On the night of Esteban’s 17th birthday, tragedy strikes when he is hit by a car while chasing after his favorite actress, Huma Rojo, for a autograph after a performance of A Streetcar Named Desire, where Huma embodies Blanche DuBois. In the wake of grief, Manuela makes a harrowing choice: she allows Esteban’s heart to be transplanted to a man in A Coruña. After locating the recipient, she resigns from her job and travels to Barcelona in search of Esteban’s other mother, Lola—a transgender woman whom Manuela had kept secret from her son, just as she had hidden Lola from Esteban.

In Barcelona, Manuela rekindles an old friendship with Agrado, a warm and witty transgender sex worker, and she gradually builds bonds with Huma and her co-star and former lover Nina Cruz, who struggles with heroin addiction. She also meets Rosa, a HIV-positive nun who works in a shelter for battered sex workers and is pregnant with Lola’s child. Manuela’s life becomes woven into the circle around these women as she takes on roles beyond nurse and mother: caring for Rosa during her pregnancy, serving as Huma’s personal assistant, and stepping in as an understudy for Nina during one of her drug-fueled crises.

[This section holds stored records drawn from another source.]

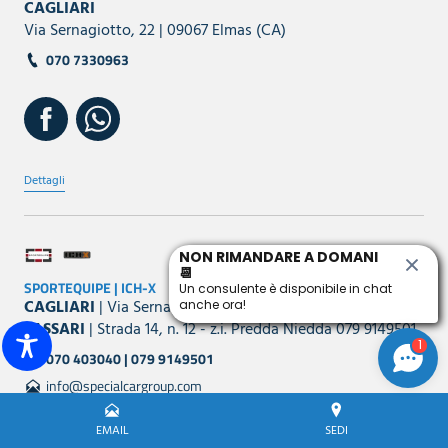
CAGLIARI
Via Sernagiotto, 22 | 09067 Elmas (CA)
070 7330963
Dettagli
NON RIMANDARE A DOMANI
📆
SPORTEQUIPE | ICH-X
Un consulente è disponibile in chat
CAGLIARI
| Via Sernagiotto, 16 - Elmas 070 403040
anche ora!
SASSARI
| Strada 14, n. 12 - z.i. Predda Niedda 079 9149501
1
070 403040 | 079 9149501
info@specialcargroup.com
EMAIL
SEDI
Dettagli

The journey brings Manuela to a park where Rosa asks the taxi to stop. There, Rosa spots her father’s dog Sapic and encounters her father himself, who suffers from Alzheimer’s and barely recognizes his daughter, yet Sapic clearly recognizes Rosa. Rosa dies in childbirth, delivering a healthy boy, and at her funeral Manuela finally reunites with Lola. Lola, who was once Esteban’s other parent, is dying from AIDS and speaks of her long-held wish to have a son. Manuela recounts the existence of Esteban, sharing a photo to help Lola understand the life they built.

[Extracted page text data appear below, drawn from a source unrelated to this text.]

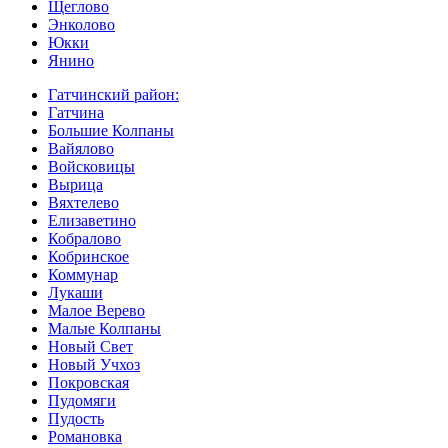
Щеглово
Энколово
Юкки
Янино
Гатчинский район:
Гатчина
Большие Колпаны
Вайялово
Войсковицы
Вырица
Вяхтелево
Елизаветино
Кобралово
Кобринское
Коммунар
Лукаши
Малое Верево
Малые Колпаны
Новый Свет
Новый Учхоз
Покровская
Пудомяги
Пудость
Романовка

Faced with the fragile moment, Manuela chooses to bring Rosa’s child into Lola’s world by adopting Rosa’s son, Esteban, and caring for him at Rosa’s parents’ home. The father remains bewildered, and Rosa’s mother arrives with a sharp disapproval, insisting that Lola not be allowed near the child. Manuela explains Lola’s true connection to Esteban, but Rosa’s mother, fearing transmission and blame, rejects the arrangement. The family tension underscores the persistence of secrecy and the courage required to redefine family boundaries.

With heavy heart but a steadfast spirit, Manuela leaves Rosa’s household and returns to Madrid with Esteban, writing a letter to Huma and Agrado to apologize for not saying goodbye in the manner she once anticipated. Two years pass, and Manuela reappears in Barcelona with Esteban, who has grown healthy and AIDS-free. At an AIDS convention, she reconnects with Huma and Agrado, who now run a stage show together, and shares that she plans to stay with Esteban’s grandparents. In a final note about Nina, Agrado reveals that Nina left Huma, returned to her hometown, married, and is now a mother herself—an echo of the lives these women have built beyond the shadows of their past.